Handling Intermittent Test Failures in dbt: A Case Study
Hey dbt community!
We’ve been experiencing an interesting issue with our dbt implementation that I wanted to share, hoping to get some insights or learn if others have faced similar situations.
The Issue:
- We have intermittent failures in our dbt runs, specifically with unique tests
- The failures occur randomly in automated runs
- Running a manual full-refresh always fixes the issue
- The process works fine automatically but sometimes breaks without any changes in the middle
What we’ve investigated:
- Data Analysis:
- Found duplicate records in BigQuery that shouldn’t exist according to our transformation logic
- The duplicates appear in a table despite having deduplication logic.

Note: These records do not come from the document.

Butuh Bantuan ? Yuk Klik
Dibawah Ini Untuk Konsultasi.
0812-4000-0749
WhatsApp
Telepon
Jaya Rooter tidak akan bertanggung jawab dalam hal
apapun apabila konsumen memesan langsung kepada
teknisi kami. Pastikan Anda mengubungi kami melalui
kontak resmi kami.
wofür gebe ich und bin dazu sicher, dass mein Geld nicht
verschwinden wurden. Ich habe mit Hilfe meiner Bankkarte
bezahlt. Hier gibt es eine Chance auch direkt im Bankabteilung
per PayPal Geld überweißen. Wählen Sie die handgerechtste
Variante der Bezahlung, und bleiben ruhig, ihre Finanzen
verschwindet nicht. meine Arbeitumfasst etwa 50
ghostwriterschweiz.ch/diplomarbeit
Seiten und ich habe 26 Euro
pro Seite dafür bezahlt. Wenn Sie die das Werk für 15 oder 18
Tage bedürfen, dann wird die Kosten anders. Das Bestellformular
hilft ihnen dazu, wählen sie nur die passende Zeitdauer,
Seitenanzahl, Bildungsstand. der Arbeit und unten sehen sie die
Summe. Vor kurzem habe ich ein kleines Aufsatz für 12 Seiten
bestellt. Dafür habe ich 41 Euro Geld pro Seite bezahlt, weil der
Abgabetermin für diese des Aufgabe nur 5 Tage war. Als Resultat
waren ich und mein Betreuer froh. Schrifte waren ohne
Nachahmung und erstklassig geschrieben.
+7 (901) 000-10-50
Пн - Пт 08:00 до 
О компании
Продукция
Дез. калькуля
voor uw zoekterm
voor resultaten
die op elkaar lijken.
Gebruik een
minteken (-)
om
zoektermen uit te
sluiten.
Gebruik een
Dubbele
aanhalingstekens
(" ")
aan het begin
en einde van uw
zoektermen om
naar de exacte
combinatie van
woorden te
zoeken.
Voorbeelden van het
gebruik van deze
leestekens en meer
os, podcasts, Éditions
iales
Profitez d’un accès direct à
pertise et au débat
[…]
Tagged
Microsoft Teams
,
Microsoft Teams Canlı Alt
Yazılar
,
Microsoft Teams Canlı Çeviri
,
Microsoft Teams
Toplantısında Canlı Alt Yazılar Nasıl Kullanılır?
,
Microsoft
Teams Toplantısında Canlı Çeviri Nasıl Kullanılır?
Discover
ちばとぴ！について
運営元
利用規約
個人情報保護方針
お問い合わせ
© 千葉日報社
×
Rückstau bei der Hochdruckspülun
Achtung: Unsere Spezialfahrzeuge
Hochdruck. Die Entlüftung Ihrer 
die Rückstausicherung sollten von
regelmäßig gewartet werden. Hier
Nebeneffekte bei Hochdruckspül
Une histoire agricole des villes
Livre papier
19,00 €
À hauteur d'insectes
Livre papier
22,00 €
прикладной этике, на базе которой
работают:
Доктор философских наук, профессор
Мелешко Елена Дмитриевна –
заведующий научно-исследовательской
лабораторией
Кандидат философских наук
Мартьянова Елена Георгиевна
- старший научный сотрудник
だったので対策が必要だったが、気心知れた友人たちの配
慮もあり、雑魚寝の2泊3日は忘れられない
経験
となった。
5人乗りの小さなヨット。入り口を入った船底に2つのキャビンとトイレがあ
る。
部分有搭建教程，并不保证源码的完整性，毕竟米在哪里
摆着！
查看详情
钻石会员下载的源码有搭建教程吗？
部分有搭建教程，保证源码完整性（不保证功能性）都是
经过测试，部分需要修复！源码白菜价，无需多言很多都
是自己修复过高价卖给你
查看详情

- Reading About Different Possible Root Causes:
- Timing/race conditions
- Data arriving in different orders between executions
- Concurrency issues in data loading
- Cache issues with temporary data not cleaning properly
- Inconsistencies in source data
Current Workaround:
- Manual full-refresh resolves the issue temporarily
- We’ve tried automating the full-refresh but eventually test fails. However a full-refresh manually triggered always works.
Questions for the Community:
- Has anyone experienced similar intermittent unique test failures?
- What strategies have you implemented to handle race conditions in dbt?
- Are there best practices for managing cache and temporary data in dbt?
Would love to hear your thoughts and experiences!